WebGPU: the browser's new compute primitive
How WebGPU changes what's possible for AI in the browser, and why it matters for local inference at scale.
WebGPU landed in Chrome 113 in May 2023, and since then, browser AI has had a new ceiling. Most developers still think of WebGPU as a graphics API — a successor to WebGL for 3D rendering. That framing misses its most important property: WebGPU is a general-purpose compute platform that happens to also do graphics.
Beyond 3D: WebGPU as a compute platform
At its core, WebGPU exposes the GPU’s ability to run massively parallel programs. Where WebGL hacked compute on top of fragment shaders, WebGPU gives you explicit compute pipelines: you write compute shaders in WGSL (WebGPU Shading Language), dispatch them with configurable workgroups, and read back results via GPU buffers.
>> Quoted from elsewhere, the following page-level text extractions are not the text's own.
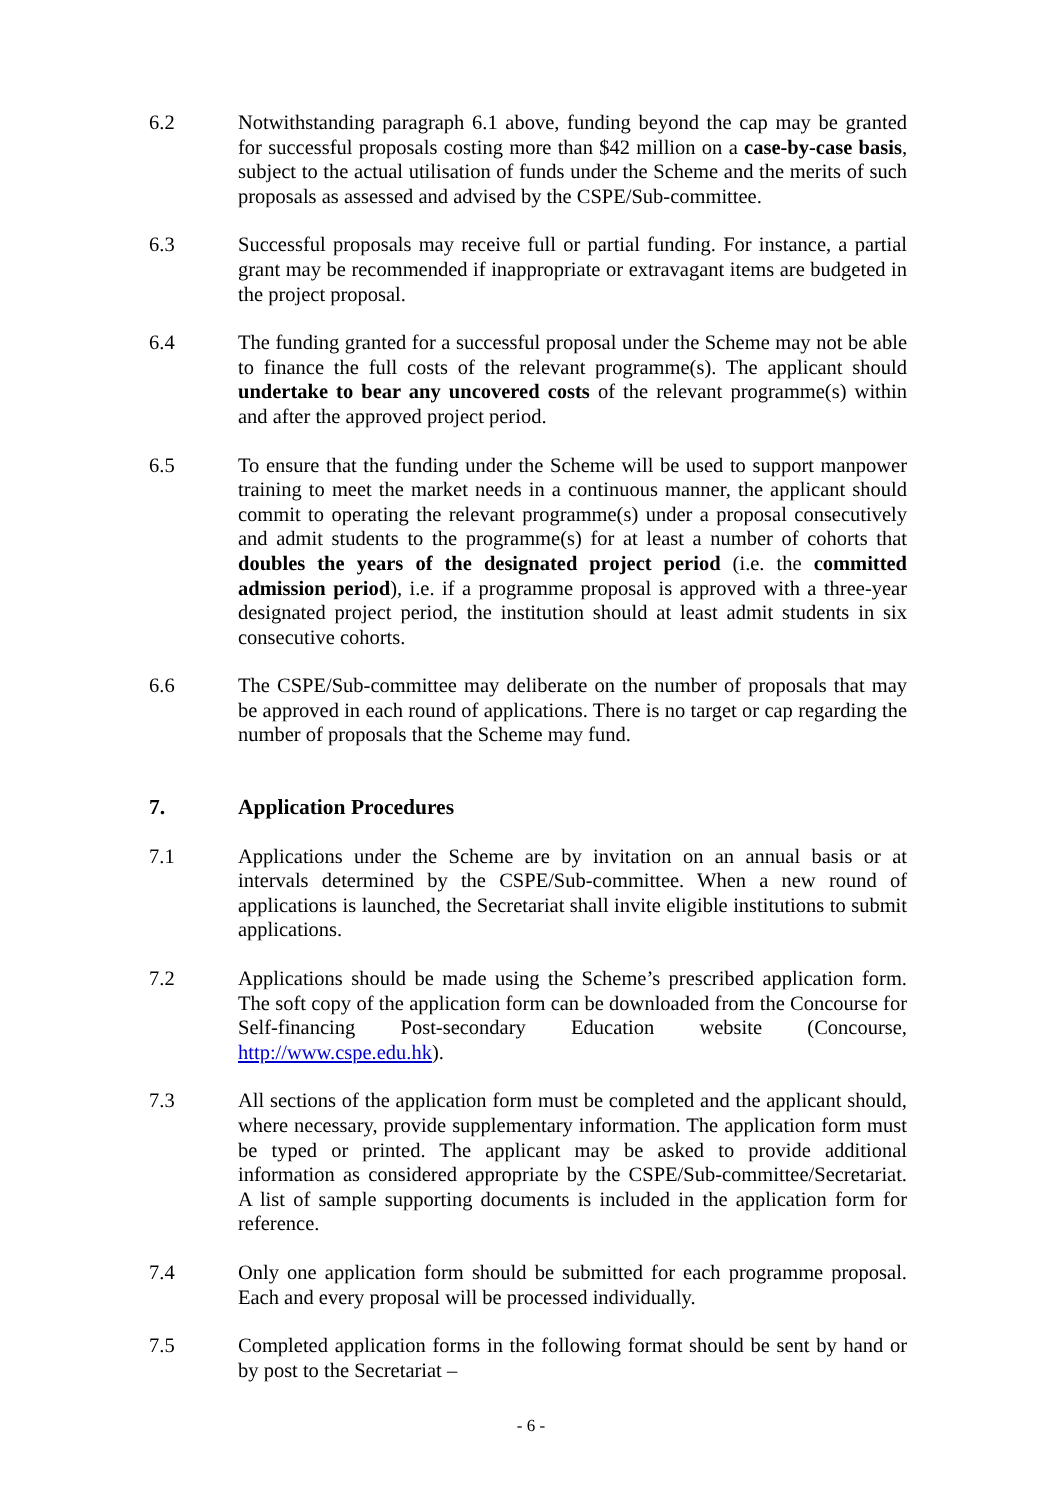6.2 Notwithstanding paragraph 6.1 above, funding beyond the cap may be granted for successful proposals costing more than $42 million on a case-by-case basis, subject to the actual utilisation of funds under the Scheme and the merits of such proposals as assessed and advised by the CSPE/Sub-committee.
6.3 Successful proposals may receive full or partial funding. For instance, a partial grant may be recommended if inappropriate or extravagant items are budgeted in the project proposal.
6.4 The funding granted for a successful proposal under the Scheme may not be able to finance the full costs of the relevant programme(s). The applicant should undertake to bear any uncovered costs of the relevant programme(s) within and after the approved project period.
6.5 To ensure that the funding under the Scheme will be used to support manpower training to meet the market needs in a continuous manner, the applicant should commit to operating the relevant programme(s) under a proposal consecutively and admit students to the programme(s) for at least a number of cohorts that doubles the years of the designated project period (i.e. the committed admission period), i.e. if a programme proposal is approved with a three-year designated project period, the institution should at least admit students in six consecutive cohorts.
6.6 The CSPE/Sub-committee may deliberate on the number of proposals that may be approved in each round of applications. There is no target or cap regarding the number of proposals that the Scheme may fund.
7. Application Procedures
7.1 Applications under the Scheme are by invitation on an annual basis or at intervals determined by the CSPE/Sub-committee. When a new round of applications is launched, the Secretariat shall invite eligible institutions to submit applications.
7.2 Applications should be made using the Scheme’s prescribed application form. The soft copy of the application form can be downloaded from the Concourse for Self-financing Post-secondary Education website (Concourse, http://www.cspe.edu.hk).
7.3 All sections of the application form must be completed and the applicant should, where necessary, provide supplementary information. The application form must be typed or printed. The applicant may be asked to provide additional information as considered appropriate by the CSPE/Sub-committee/Secretariat. A list of sample supporting documents is included in the application form for reference.
7.4 Only one application form should be submitted for each programme proposal. Each and every proposal will be processed individually.
7.5 Completed application forms in the following format should be sent by hand or by post to the Secretariat –
- 6 -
This matters enormously for AI. Neural network inference is almost entirely matrix multiplication. A transformer doing a forward pass multiplies query, key, and value matrices against weight matrices — billions of multiply-accumulates per token. That maps directly to what GPUs are designed to do: execute the same operation on thousands of data points in parallel.
Why not WebAssembly?
WASM is excellent for scalar workloads and CPU-friendly operations. A well-optimized WASM build with SIMD can run models surprisingly fast on modern CPUs. But CPUs have 8–32 physical cores. A mobile GPU has hundreds of shader units. A desktop GPU has thousands. For matrix-heavy workloads, WebGPU wins by an order of magnitude.
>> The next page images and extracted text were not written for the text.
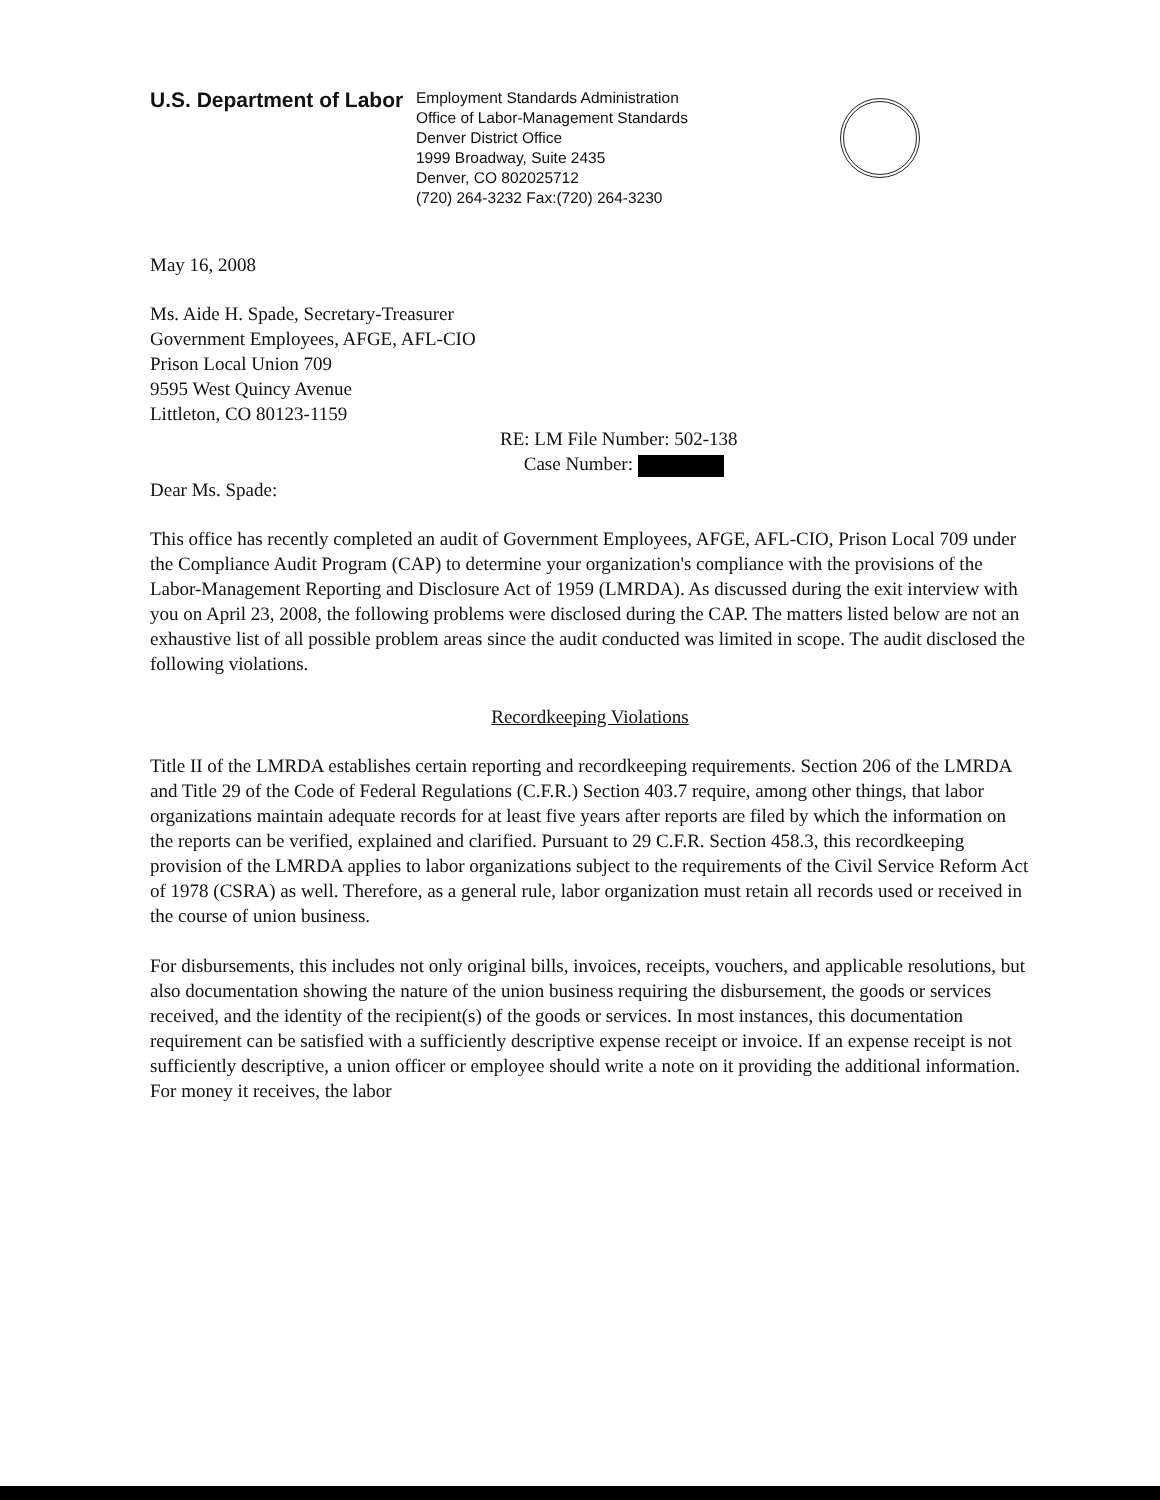U.S. Department of Labor
Employment Standards Administration
Office of Labor-Management Standards
Denver District Office
1999 Broadway, Suite 2435
Denver, CO 802025712
(720) 264-3232 Fax:(720) 264-3230
May 16, 2008
Ms. Aide H. Spade, Secretary-Treasurer
Government Employees, AFGE, AFL-CIO
Prison Local Union 709
9595 West Quincy Avenue
Littleton, CO 80123-1159
RE: LM File Number: 502-138
Case Number:
Dear Ms. Spade:
This office has recently completed an audit of Government Employees, AFGE, AFL-CIO, Prison Local 709 under the Compliance Audit Program (CAP) to determine your organization's compliance with the provisions of the Labor-Management Reporting and Disclosure Act of 1959 (LMRDA). As discussed during the exit interview with you on April 23, 2008, the following problems were disclosed during the CAP. The matters listed below are not an exhaustive list of all possible problem areas since the audit conducted was limited in scope. The audit disclosed the following violations.
Recordkeeping Violations
Title II of the LMRDA establishes certain reporting and recordkeeping requirements. Section 206 of the LMRDA and Title 29 of the Code of Federal Regulations (C.F.R.) Section 403.7 require, among other things, that labor organizations maintain adequate records for at least five years after reports are filed by which the information on the reports can be verified, explained and clarified. Pursuant to 29 C.F.R. Section 458.3, this recordkeeping provision of the LMRDA applies to labor organizations subject to the requirements of the Civil Service Reform Act of 1978 (CSRA) as well. Therefore, as a general rule, labor organization must retain all records used or received in the course of union business.
For disbursements, this includes not only original bills, invoices, receipts, vouchers, and applicable resolutions, but also documentation showing the nature of the union business requiring the disbursement, the goods or services received, and the identity of the recipient(s) of the goods or services. In most instances, this documentation requirement can be satisfied with a sufficiently descriptive expense receipt or invoice. If an expense receipt is not sufficiently descriptive, a union officer or employee should write a note on it providing the additional information. For money it receives, the labor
The practical difference: running a 7B parameter model quantized to 4-bit on CPU via WASM might hit 2–5 tokens/second on a modern laptop. The same model via WebGPU hits 15–40 tokens/second on an integrated GPU, and significantly more on discrete hardware.
A minimal compute shader
Here’s what matrix multiplication looks like in WGSL:
@group(0) @binding(0) var<storage, read> a: array<f32>;
@group(0) @binding(1) var<storage, read> b: array<f32>;
@group(0) @binding(2) var<storage, read_write> result: array<f32>;
@compute @workgroup_size(8, 8)
fn main(@builtin(global_invocation_id) id: vec3u) {
let row = id.x;
let col = id.y;
let N: u32 = 512u;
var sum: f32 = 0.0;
for (var k: u32 = 0u; k < N; k++) {
sum += a[row * N + k] * b[k * N + col];
}
result[row * N + col] = sum;
}Real inference kernels are more complex — they handle quantization, attention masking, KV caching — but the structure is the same: parallel execution across a grid of invocations, each computing one element of the output.
What’s available today
The two libraries that matter for browser AI via WebGPU:
- Transformers.js (Hugging Face) — runs ONNX models with a WebGPU backend. Drop-in pipeline API for text, embeddings, and vision tasks.
- WebLLM (MLC AI) — purpose-built for chat LLMs. Ships quantized Llama, Phi, Mistral, and Gemma variants. Best-in-class throughput.
- MediaPipe Tasks (Google) — optimized for specific tasks like sentiment analysis, object detection, and hand pose. Very fast, well-documented.
For most use cases, start with Transformers.js. It covers 90% of what you’ll want and handles the WebGPU backend automatically when available, falling back to WASM otherwise.
Current limitations
WebGPU is not yet universally available. Safari added support in Safari 18 (September 2024). Firefox support is still behind a flag. On mobile, support is improving but fragmented. Your inference code needs a graceful fallback — detect WebGPU, fall back to WASM, degrade gracefully.
Memory is also constrained. GPU memory is shared with the system on integrated GPUs. Large models (7B+ unquantized) will OOM on most consumer hardware. The sweet spot today is 1B–3B parameter models at 4-bit quantization.
The trajectory
WebGPU is getting compute-specific extensions. subgroups (cooperative vector operations) and shader-f16 (half-precision floats) are both in draft and being implemented. These will cut inference latency further and unlock quantized kernels that run even faster.
The browser is becoming a first-class AI runtime. WebGPU is why that’s possible.